── Input for this task
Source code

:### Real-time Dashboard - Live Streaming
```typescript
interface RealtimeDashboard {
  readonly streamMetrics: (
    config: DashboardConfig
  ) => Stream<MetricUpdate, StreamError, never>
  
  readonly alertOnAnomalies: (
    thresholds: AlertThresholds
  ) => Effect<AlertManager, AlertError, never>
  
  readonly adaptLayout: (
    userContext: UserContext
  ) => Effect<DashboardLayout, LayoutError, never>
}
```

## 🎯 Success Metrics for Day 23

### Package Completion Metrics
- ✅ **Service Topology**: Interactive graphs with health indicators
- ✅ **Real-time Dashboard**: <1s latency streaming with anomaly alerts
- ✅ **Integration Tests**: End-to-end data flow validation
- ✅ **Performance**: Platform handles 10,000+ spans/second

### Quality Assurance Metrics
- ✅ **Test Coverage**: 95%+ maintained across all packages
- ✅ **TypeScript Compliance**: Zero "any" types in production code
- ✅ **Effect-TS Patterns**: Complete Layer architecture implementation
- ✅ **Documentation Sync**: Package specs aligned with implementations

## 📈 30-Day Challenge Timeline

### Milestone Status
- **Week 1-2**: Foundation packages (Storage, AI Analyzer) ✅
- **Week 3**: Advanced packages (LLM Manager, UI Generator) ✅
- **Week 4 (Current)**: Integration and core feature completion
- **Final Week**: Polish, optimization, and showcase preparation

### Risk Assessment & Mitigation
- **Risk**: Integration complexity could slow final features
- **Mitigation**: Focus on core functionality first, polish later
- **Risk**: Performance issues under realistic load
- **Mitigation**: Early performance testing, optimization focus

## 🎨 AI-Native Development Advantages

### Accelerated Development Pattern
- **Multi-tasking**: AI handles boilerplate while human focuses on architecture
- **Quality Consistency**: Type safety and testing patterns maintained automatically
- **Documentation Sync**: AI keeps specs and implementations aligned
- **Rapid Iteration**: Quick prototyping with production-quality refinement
────
> _Goal of the exercise_
Using the material above, return each line in which the word "Documentation" occurs.

> _Written solution_
- ✅ **Documentation Sync**: Package specs aligned with implementations
- **Documentation Sync**: AI keeps specs and implementations aligned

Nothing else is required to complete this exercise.